It is OK if a company does not pass many/any of these, but it is important to know why it did not. Eg. A recently listed high growth startup will likely not pass many of these parameters. It is fine to override these. These basic investing hygiene checks can help in ensuring that there aren't any big blowups. High quality companies with long term business advantages will have good balance sheets and cash flows.
Average return on capital employed 10Years > 15 AND
Sales growth 10Years > 10 AND
Market Capitalization > 500 AND
Sales growth 5Years > 10 AND
Free cash flow 5years > 0 AND
Free cash flow 10years > 0 AND
Altman Z Score > 5 AND
Debt to equity < 0.5 AND
Price to Earning > 10
Glancing over receivables/payables/other liabilities, asset split up may also help. Also if it is a cyclical, capital heavy(requires a lot of cash to be invested back into the company) or commodity, it is out. Then I Google around trying to find any dirt on the promoters or the company:
- Google search promoter/company name+fraud/murder/IT raid/chor etc.
- Twitter search for the same, go through Twitter/LinkedIn for key management personnel/directors.
- If there are any family members in management, board it is most likely out.
- Search Glassdoor for insights on company. Note: Reviews are mostly gamed, look for insightful comments.
- Valuepickr. Again try to look to see if there are any insightful negative comments.
Unless I am 150% sure the promoter is honest, I do not invest. Then I check cashflows for the last few years.
Most important things to check is cash flows from operations and how much is being re-invested over the years. Growth of operating cash flow/free cash flow IMO is more important than EPS growth.
Then I will start reading the annual reports, conference call transcripts, interviews to try to understand the business in depth.
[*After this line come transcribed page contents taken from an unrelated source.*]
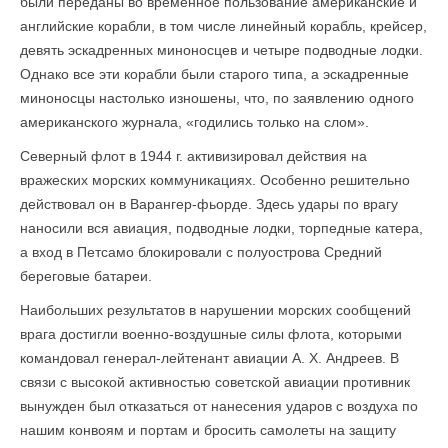
были переданы во временное пользование американские и
английские корабли, в том числе линейный корабль, крейсер,
девять эскадренных миноносцев и четыре подводные лодки.
Однако все эти корабли были старого типа, а эскадренные
миноносцы настолько изношены, что, по заявлению одного
американского журнала, «годились только на слом».
Северный флот в 1944 г. активизировал действия на
вражеских морских коммуникациях. Особенно решительно
действовал он в Варангер-фьорде. Здесь удары по врагу
наносили вся авиация, подводные лодки, торпедные катера,
а вход в Петсамо блокировали с полуострова Средний
береговые батареи.
Наибольших результатов в нарушении морских сообщений
врага достигли военно-воздушные силы флота, которыми
командовал генерал-лейтенант авиации А. X. Андреев. В
связи с высокой активностью советской авиации противник
вынужден был отказаться от нанесения ударов с воздуха по
нашим конвоям и портам и бросить самолеты на защиту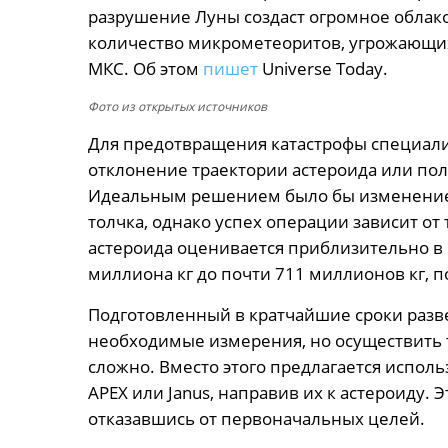
разрушение Луны создаст огромное облако
количество микрометеоритов, угрожающи
МКС. Об этом
пишет
Universe Today.
Фото из открытых источников
Для предотвращения катастрофы специали
отклонение траектории астероида или пол
Идеальным решением было бы изменение
толчка, однако успех операции зависит от
астероида оценивается приблизительно в 6
миллиона кг до почти 711 миллионов кг, п
Подготовленный в кратчайшие сроки разв
необходимые измерения, но осуществить т
сложно. Вместо этого предлагается испол
APEX или Janus, направив их к астероиду. 
отказавшись от первоначальных целей.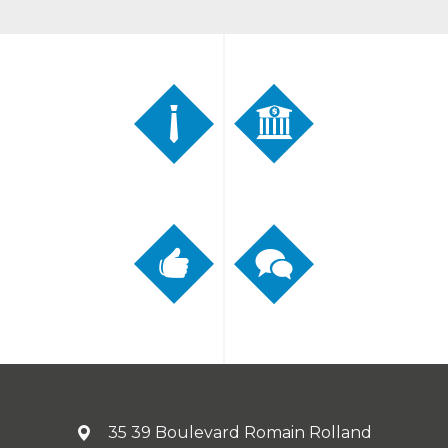
35 39 Boulevard Romain Rolland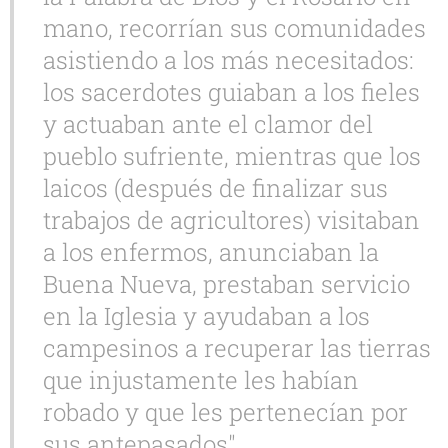
mano, recorrían sus comunidades
asistiendo a los más necesitados:
los sacerdotes guiaban a los fieles
y actuaban ante el clamor del
pueblo sufriente, mientras que los
laicos (después de finalizar sus
trabajos de agricultores) visitaban
a los enfermos, anunciaban la
Buena Nueva, prestaban servicio
en la Iglesia y ayudaban a los
campesinos a recuperar las tierras
que injustamente les habían
robado y que les pertenecían por
sus antepasados".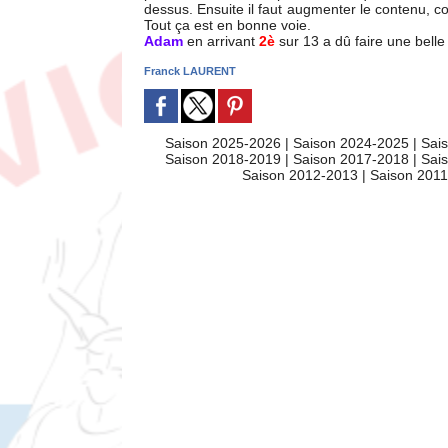
dessus. Ensuite il faut augmenter le contenu, c
Tout ça est en bonne voie.
Adam
en arrivant
2è
sur 13 a dû faire une belle
Franck LAURENT
Saison 2025-2026
|
Saison 2024-2025
|
Sai
Saison 2018-2019
|
Saison 2017-2018
|
Sai
Saison 2012-2013
|
Saison 201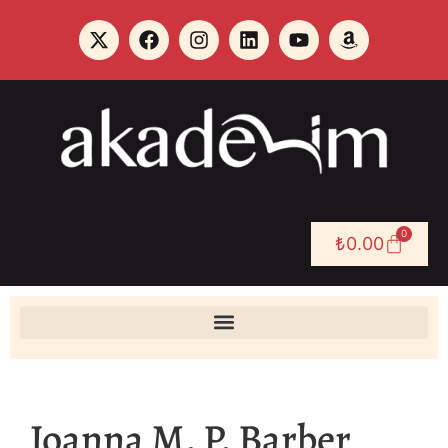
0
₺
0.00
Joanna M. P. Barber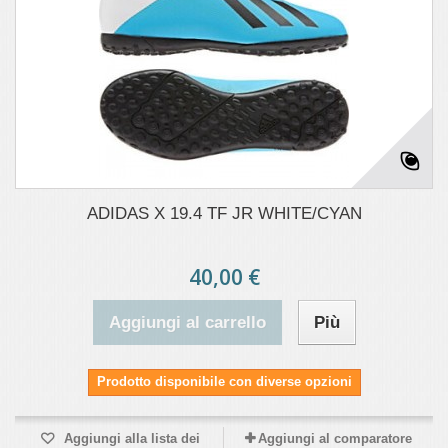
ADIDAS X 19.4 TF JR WHITE/CYAN
40,00 €
Aggiungi al carrello
Più
Prodotto disponibile con diverse opzioni
Aggiungi alla lista dei
Aggiungi al comparatore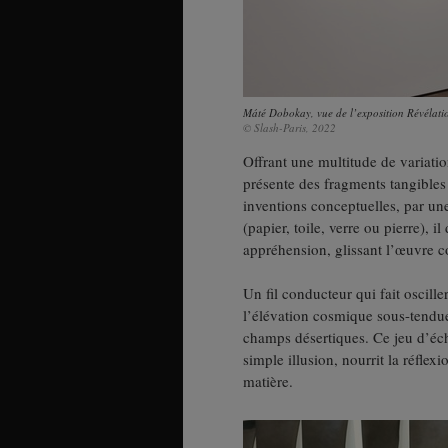
Máté Dobokay, vue de l’exposition Révélatio
© Slash-Paris, 2022
Offrant une multitude de variat
présente des fragments tangibles
inventions conceptuelles, par une
(papier, toile, verre ou pierre), 
appréhension, glissant l’œuvre 
Un fil conducteur qui fait oscille
l’élévation cosmique sous-tendue
champs désertiques. Ce jeu d’éch
simple illusion, nourrit la réfle
matière.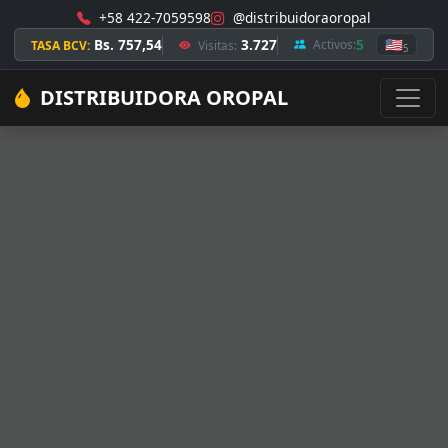
+58 422-7059598
@distribuidoraoropal
Bs. 757,54
3.727
5
🇺🇸
Activos:
TASA BCV:
Visitas:
5
DISTRIBUIDORA OROPAL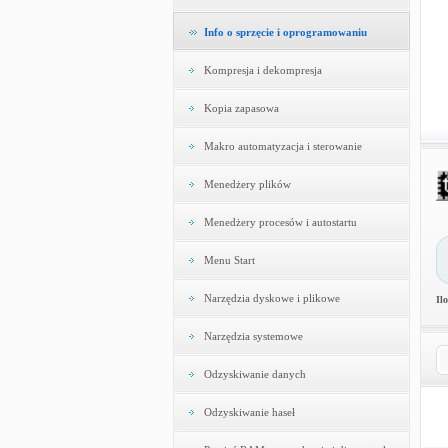
Info o sprzęcie i oprogramowaniu
Kompresja i dekompresja
Kopia zapasowa
Makro automatyzacja i sterowanie
Menedżery plików
Menedżery procesów i autostartu
Menu Start
Narzędzia dyskowe i plikowe
Il
Narzędzia systemowe
Odzyskiwanie danych
Odzyskiwanie haseł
The main question to ask is: What is the competitive advantage that allows the business to generate high shareholder returns? This can be a brand that allows the company to sell cheap product for a higher cost, it can also be because the company is the lowest cost provider in the market, it can be because it is a monopoly in a hard to get into(consolidated) business etc.
I also look at ROCE over the years and try to understand why it was at that level and ups and downs the business the business may have and what the runway for growth looks like.
Then if I like the business on all of these parameters, I try to look at the valuations. I use OCF/EV and FCF/EV valuation parameter. I also look at growth of cash flows, where the extra cash is being invested in and how much returns it will generate for shareholders. If it is just to maintain the business, it isn't very useful for the shareholders. I compare these parameters with peers, historical averages, other global peers etc.
NOTE: Nothing is investment advise. DYOR. Not an investment advisor.